“Financial advice,” as defined by our legislation, refers to recommendations from a registered financial services provider or their representative with the objective of selling a financial product. According to the Financial Advisory and Intermediary Services (FAIS) Act, it encompasses “any recommendation, guidance, or proposal of a financial nature furnished, by any means or medium, to a client or group of clients regarding the purchase or investment in any financial product.”
Since its introduction in 2002, the FAIS Act mandates that anyone offering financial products or services must be registered as a Financial Services Provider (FSP).
FSPs are required to adhere to the General Code of Conduct under the act, ensuring that:
- Advice is factually correct, not misleading, and suitable for the client’s circumstances and needs.
- Product terms and conditions are fully explained.
- The adviser’s commission and remuneration are disclosed.
- Conflicts of interest between adviser and client are minimized.
Advisers must also meet the act’s “fit and proper” requirements. According to Donald Dinnie in Norton Rose Fulbright’s “Financial Institutions Legal Snapshot” newsletter, a “fit and proper” person is defined by their integrity, competence, and financial soundness. Factors considered include honesty, integrity, reputation, financial soundness, solvency, competence, qualifications, and any criminal convictions or misconduct related to their business activities.
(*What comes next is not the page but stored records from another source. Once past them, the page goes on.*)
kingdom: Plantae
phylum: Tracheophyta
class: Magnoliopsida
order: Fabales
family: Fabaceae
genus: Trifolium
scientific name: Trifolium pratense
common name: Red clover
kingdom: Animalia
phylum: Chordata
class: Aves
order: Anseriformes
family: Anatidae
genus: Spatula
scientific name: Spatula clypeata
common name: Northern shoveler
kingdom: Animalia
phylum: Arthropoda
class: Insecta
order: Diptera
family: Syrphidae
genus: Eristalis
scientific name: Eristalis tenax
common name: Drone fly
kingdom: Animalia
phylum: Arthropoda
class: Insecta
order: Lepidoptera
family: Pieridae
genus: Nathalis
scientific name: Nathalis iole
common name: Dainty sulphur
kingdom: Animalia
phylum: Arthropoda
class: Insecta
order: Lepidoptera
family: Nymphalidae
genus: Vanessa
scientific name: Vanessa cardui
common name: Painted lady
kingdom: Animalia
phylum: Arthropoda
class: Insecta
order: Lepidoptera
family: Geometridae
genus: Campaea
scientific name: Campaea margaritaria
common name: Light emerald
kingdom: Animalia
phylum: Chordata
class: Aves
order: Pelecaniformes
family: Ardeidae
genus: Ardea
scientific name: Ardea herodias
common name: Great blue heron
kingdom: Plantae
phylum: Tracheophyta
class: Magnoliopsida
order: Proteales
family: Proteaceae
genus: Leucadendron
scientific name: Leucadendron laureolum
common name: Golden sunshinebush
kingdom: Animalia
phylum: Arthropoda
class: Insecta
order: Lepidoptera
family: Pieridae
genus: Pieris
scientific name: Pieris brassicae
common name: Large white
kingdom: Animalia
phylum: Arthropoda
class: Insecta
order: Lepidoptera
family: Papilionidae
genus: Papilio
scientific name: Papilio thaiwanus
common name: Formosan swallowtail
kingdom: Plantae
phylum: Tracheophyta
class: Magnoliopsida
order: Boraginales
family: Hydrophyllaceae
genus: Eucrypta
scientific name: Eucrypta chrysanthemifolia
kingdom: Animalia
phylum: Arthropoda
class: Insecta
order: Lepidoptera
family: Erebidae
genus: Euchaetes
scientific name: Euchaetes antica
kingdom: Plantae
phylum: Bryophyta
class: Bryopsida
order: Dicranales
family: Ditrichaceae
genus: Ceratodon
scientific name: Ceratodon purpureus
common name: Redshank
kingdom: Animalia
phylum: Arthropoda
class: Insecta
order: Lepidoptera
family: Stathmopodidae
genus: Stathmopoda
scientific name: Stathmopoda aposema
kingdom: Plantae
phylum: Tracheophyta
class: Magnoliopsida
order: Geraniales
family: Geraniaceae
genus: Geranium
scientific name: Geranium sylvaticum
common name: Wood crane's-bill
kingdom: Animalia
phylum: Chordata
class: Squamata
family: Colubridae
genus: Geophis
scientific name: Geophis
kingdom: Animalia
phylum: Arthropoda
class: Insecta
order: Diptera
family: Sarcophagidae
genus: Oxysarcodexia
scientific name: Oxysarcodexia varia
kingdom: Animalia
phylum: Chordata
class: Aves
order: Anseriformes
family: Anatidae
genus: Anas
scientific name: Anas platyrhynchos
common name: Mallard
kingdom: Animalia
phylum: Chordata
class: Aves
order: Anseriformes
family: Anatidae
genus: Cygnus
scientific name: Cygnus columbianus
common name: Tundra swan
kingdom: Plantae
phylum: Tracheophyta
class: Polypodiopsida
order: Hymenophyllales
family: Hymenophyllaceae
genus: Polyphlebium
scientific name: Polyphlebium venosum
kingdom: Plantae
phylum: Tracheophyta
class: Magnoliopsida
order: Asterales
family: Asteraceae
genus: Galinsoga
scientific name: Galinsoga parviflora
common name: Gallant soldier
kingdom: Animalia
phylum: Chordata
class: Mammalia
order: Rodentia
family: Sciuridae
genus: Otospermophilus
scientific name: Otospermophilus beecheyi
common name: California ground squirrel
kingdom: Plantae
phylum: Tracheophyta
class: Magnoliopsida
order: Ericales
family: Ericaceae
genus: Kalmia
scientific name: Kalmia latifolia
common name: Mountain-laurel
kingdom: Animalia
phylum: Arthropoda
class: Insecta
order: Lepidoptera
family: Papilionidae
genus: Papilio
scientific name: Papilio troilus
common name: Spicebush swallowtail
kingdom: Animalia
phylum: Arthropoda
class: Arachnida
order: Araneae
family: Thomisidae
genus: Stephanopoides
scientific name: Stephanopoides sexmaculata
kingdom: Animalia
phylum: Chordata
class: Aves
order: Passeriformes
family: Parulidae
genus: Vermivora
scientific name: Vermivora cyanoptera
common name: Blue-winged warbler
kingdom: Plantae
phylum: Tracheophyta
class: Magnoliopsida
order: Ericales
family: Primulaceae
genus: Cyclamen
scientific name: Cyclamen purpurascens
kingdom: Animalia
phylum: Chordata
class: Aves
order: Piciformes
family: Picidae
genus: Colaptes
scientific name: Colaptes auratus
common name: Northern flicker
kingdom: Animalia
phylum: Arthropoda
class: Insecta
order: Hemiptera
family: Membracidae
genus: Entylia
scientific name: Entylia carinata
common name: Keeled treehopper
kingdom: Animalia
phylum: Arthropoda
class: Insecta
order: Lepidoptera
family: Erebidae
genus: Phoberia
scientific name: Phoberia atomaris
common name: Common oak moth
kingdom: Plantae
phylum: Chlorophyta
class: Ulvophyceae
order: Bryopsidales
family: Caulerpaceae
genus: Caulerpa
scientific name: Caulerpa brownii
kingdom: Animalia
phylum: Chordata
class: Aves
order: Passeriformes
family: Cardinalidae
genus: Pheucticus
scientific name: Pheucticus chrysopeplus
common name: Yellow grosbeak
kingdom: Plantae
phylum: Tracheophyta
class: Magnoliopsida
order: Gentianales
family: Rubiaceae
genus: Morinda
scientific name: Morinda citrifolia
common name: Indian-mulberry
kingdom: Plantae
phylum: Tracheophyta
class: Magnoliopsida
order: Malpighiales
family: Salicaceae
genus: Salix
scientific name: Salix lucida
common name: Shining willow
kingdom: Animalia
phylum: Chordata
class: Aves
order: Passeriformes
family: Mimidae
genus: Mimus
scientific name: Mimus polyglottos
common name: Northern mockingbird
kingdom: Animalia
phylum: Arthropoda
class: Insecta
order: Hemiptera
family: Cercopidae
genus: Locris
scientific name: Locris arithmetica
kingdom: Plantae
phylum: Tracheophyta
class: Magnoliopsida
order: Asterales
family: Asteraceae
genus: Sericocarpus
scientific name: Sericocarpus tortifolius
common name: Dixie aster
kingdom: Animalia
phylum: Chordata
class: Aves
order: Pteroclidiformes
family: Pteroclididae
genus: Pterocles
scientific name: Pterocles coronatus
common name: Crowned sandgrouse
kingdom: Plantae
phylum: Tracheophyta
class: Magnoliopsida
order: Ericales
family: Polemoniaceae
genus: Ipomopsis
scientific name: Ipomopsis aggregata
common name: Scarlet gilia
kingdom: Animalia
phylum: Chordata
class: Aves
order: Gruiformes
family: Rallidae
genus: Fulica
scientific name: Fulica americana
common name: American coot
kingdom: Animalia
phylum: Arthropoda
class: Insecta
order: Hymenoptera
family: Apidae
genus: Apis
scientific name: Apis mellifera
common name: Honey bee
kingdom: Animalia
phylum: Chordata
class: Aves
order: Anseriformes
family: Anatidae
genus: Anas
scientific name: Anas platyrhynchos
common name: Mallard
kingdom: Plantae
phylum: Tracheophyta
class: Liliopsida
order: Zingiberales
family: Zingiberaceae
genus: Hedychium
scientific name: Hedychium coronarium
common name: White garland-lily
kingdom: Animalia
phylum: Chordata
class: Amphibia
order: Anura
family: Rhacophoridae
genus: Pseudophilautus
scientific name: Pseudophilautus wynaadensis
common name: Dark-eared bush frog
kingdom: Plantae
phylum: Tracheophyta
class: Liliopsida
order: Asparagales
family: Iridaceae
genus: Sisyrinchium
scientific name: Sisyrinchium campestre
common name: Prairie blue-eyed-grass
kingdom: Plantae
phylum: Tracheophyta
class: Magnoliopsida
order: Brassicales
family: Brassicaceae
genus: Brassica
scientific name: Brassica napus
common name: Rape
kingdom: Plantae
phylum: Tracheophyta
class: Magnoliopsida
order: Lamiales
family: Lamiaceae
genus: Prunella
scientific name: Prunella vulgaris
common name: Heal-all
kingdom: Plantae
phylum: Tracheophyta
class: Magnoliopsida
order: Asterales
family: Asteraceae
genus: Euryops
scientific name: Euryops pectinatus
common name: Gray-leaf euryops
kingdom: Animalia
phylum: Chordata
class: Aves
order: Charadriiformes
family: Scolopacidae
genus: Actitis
If a company or individual does not comply with these requirements, they can be reported to the Financial Sector Conduct Authority. Complaints against registered FSPs can be submitted to the Ombud for Financial Services Providers (FAIS Ombud).
Challenges with the Current Business Model
Despite the protections offered by the FAIS Act, the business model of major financial product providers has remained largely unchanged. Advisers within these networks are often highly incentivized to sell products, creating serious conflicts of interest. This model has led to unethical behavior, as evidenced by statistics from the Association for Savings and Investment South Africa (ASISA).
Efforts to address these issues, such as the Retail Distribution Review initiated by National Treasury around 2016, have stalled.
What to Look for in an Adviser
A new breed of advisers, known as financial planners, elevate financial advice to a professional level. Financial planners have postgraduate qualifications, offer a service akin to that of a family doctor or lawyer, and adhere to a professional code. The top financial planners in South Africa hold the internationally recognized Certified Financial Planner (CFP) designation and are members of the Financial Planning Institute of Southern Africa.
In a 2022 interview with Personal Finance, David Kop, former director of the FPI and co-founder of FI Consult, highlighted a key indicator of an adviser’s intentions: their focus on the client rather than the product.
“Financial planning is not about the product. The product is a tool a planner will use to help you meet your goals. If the adviser’s conversation is all about the product and not about you, that is a tell-tale sign that they are just trying to sell a product,” Kop explained.
“Financial products are essential, but effective financial planning starts with understanding your goals and dreams. The planner then applies their skills to help you achieve these goals. If your adviser’s approach is to understand your needs and goals first, you are on a genuine financial planning journey. Conversely, if the focus is on selling a product, you are in a product-sell environment,” Kop said.